I've owned PG since the summer of 2011, which probably makes me a newbie. Over that time period PG has churned out a very respectable 21% in capital appreciation. The cherry on top is that PG has paid out 3.5% a year. Reinvested, that's brought total return to about 29%. The math just works out so well and keeps getting better over time.
Forget buying puts for protection, or trying to outsmart the market by trading in and out every time you get a "funny feeling". Reinvested dividends are your downside protection in bad times AND your leverage in good. Over the long term, this stock can do really, really well for patient invesetors. One day, many years from now, I plan to stop reinvesting in PG, and use the dividends to fund an awesome retirement. Congrats to those who have already made it.
Agree PG is a good stock for the longer term patient investor. I have owned some for the last 30+ years and the total return has been very good as you suggest. In my view, it belongs in many portfolios.

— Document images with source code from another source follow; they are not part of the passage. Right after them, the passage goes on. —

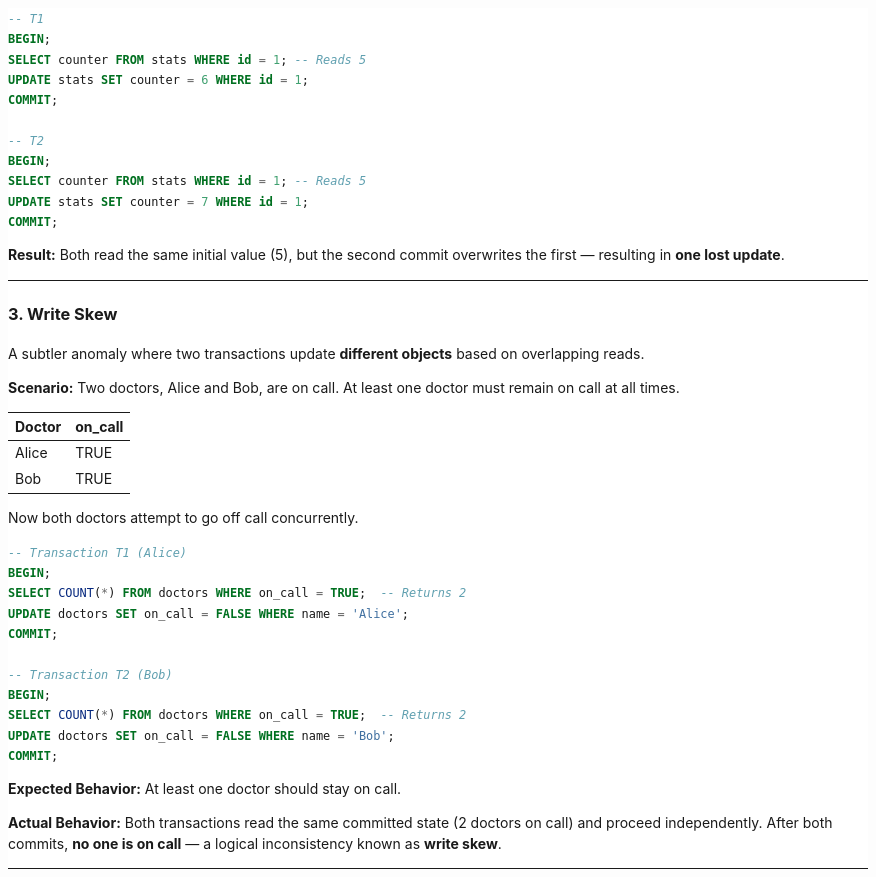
 ```sql
-- T1
BEGIN;
SELECT counter FROM stats WHERE id = 1; -- Reads 5
UPDATE stats SET counter = 6 WHERE id = 1;
COMMIT;

-- T2
BEGIN;
SELECT counter FROM stats WHERE id = 1; -- Reads 5
UPDATE stats SET counter = 7 WHERE id = 1;
COMMIT;
```

**Result:**
Both read the same initial value (5), but the second commit overwrites the first — resulting in **one lost update**.

---

### 3. Write Skew

A subtler anomaly where two transactions update **different objects** based on overlapping reads.

**Scenario:**
Two doctors, Alice and Bob, are on call. At least one doctor must remain on call at all times.

| Doctor | on_call |
| ------ | ------- |
| Alice  | TRUE    |
| Bob    | TRUE    |

Now both doctors attempt to go off call concurrently.

```sql
-- Transaction T1 (Alice)
BEGIN;
SELECT COUNT(*) FROM doctors WHERE on_call = TRUE;  -- Returns 2
UPDATE doctors SET on_call = FALSE WHERE name = 'Alice';
COMMIT;

-- Transaction T2 (Bob)
BEGIN;
SELECT COUNT(*) FROM doctors WHERE on_call = TRUE;  -- Returns 2
UPDATE doctors SET on_call = FALSE WHERE name = 'Bob';
COMMIT;
```

**Expected Behavior:**
At least one doctor should stay on call.

**Actual Behavior:**
Both transactions read the same committed state (2 doctors on call) and proceed independently.
After both commits, **no one is on call** — a logical inconsistency known as **write skew**.

---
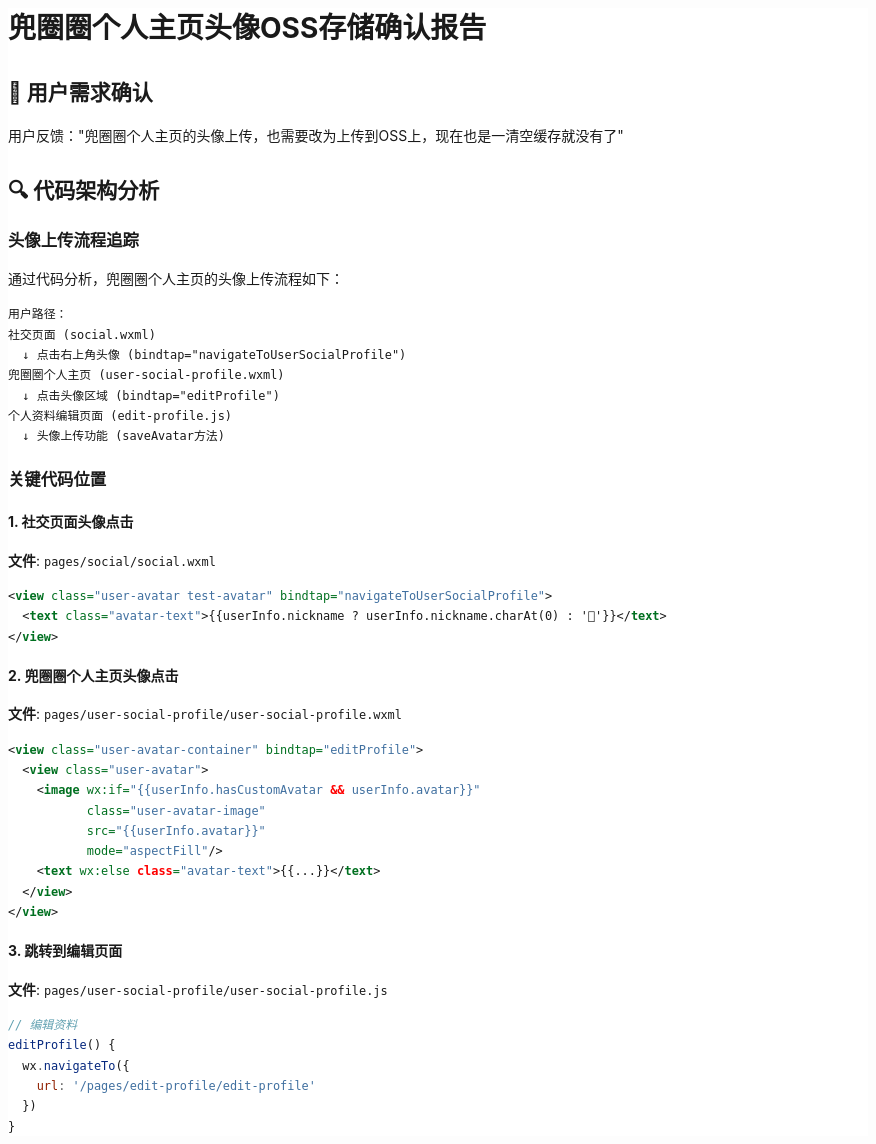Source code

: # 兜圈圈个人主页头像OSS存储确认报告

## 📝 用户需求确认

用户反馈："兜圈圈个人主页的头像上传，也需要改为上传到OSS上，现在也是一清空缓存就没有了"

## 🔍 代码架构分析

### 头像上传流程追踪

通过代码分析，兜圈圈个人主页的头像上传流程如下：

```
用户路径：
社交页面 (social.wxml)
  ↓ 点击右上角头像 (bindtap="navigateToUserSocialProfile")
兜圈圈个人主页 (user-social-profile.wxml)  
  ↓ 点击头像区域 (bindtap="editProfile")
个人资料编辑页面 (edit-profile.js)
  ↓ 头像上传功能 (saveAvatar方法)
```

### 关键代码位置

#### 1. 社交页面头像点击
**文件**: `pages/social/social.wxml`
```xml
<view class="user-avatar test-avatar" bindtap="navigateToUserSocialProfile">
  <text class="avatar-text">{{userInfo.nickname ? userInfo.nickname.charAt(0) : '👤'}}</text>
</view>
```

#### 2. 兜圈圈个人主页头像点击  
**文件**: `pages/user-social-profile/user-social-profile.wxml`
```xml
<view class="user-avatar-container" bindtap="editProfile">
  <view class="user-avatar">
    <image wx:if="{{userInfo.hasCustomAvatar && userInfo.avatar}}" 
           class="user-avatar-image" 
           src="{{userInfo.avatar}}" 
           mode="aspectFill"/>
    <text wx:else class="avatar-text">{{...}}</text>
  </view>
</view>
```

#### 3. 跳转到编辑页面
**文件**: `pages/user-social-profile/user-social-profile.js`
```javascript
// 编辑资料
editProfile() {
  wx.navigateTo({
    url: '/pages/edit-profile/edit-profile'
  })
}
```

I will offer another opinion from my experience with PG. It is never as bad as the market and investment community thinks during their bad times and never as good as the the market thinks in their good times. $59 was a screaming buy price (and some on this board said so) and those who took advantage to load up did very well. In my view, it's a bit pricy now but still a good long-term stock to hold.
Also agree on your comment on blue chip stocks with good sustainable dividends. I have bought a lot of those over the last 2 years because they have compared very well to fixed income alternnatives. Of course, they are a different animal, but with Bernanke doing what he is, I think it would be foolish to hold a lot of fixed income at this point.
"One day, many years from now, I plan to stop reinvesting in PG, and use the dividends to fund an awesome retirement."
Same here. I hold several dividend stocks, with many annually increasing their divs, in my ROTH.
I've been long PG only since the fall of 2005, not even close to being considered a long term holder!
To think, only a bit more than a decade ago, dividends were considered "dead".
I'm retired now, but still buy each month via DRIP. Since I have only had the stock for a few years, I still reinvest for about the next five years, then will "harvest" the divys each quarter and increase yearly until it's time to R.I.P.